Task instructions —
Because the images are not wanted, restate every line below word for word without them.

Given information —
################

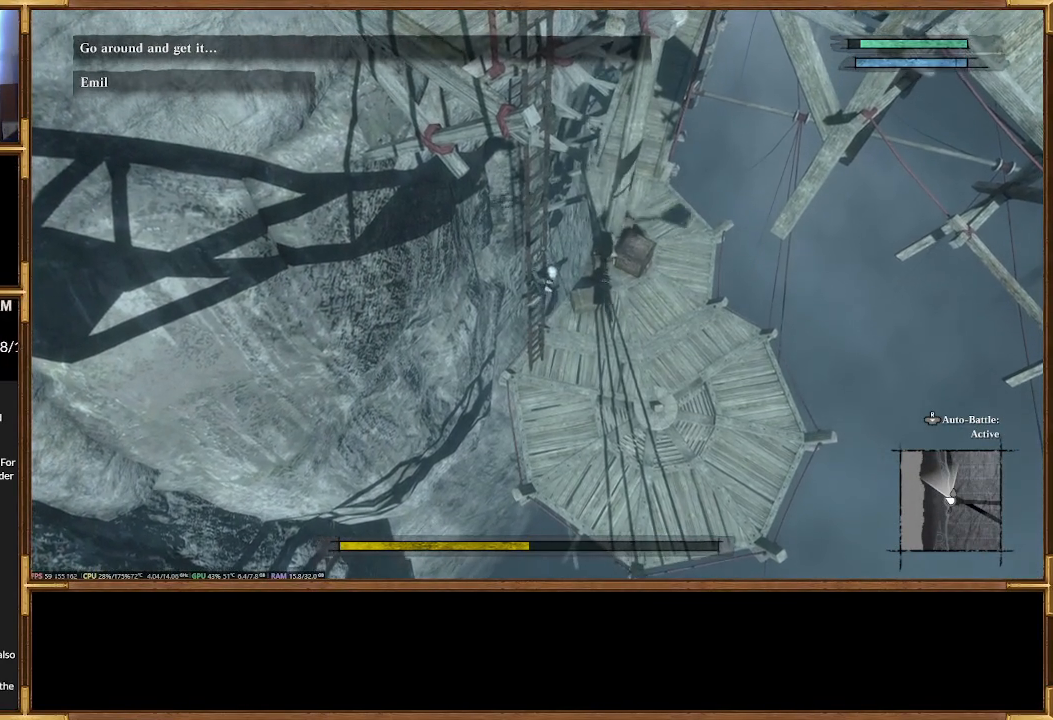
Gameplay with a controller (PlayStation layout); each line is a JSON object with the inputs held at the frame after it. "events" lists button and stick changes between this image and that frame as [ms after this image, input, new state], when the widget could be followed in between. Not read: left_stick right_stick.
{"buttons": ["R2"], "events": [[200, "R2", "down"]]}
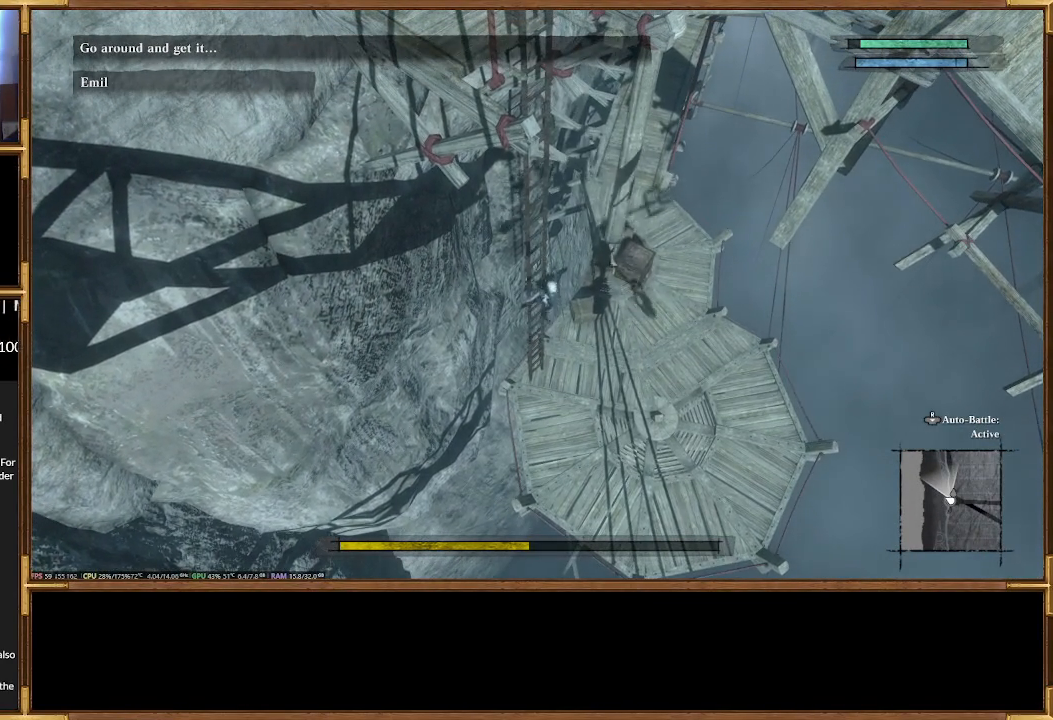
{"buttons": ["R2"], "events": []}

################

Completed exercise —
Gameplay with a controller (PlayStation layout); each line is a JSON object with the inputs held at the frame after it. "events" lists button and stick changes between this image and that frame as [ms after this image, input, new state], when the widget could be followed in between. Not read: left_stick right_stick.
{"buttons": ["R2"], "events": [[200, "R2", "down"]]}
{"buttons": ["R2"], "events": []}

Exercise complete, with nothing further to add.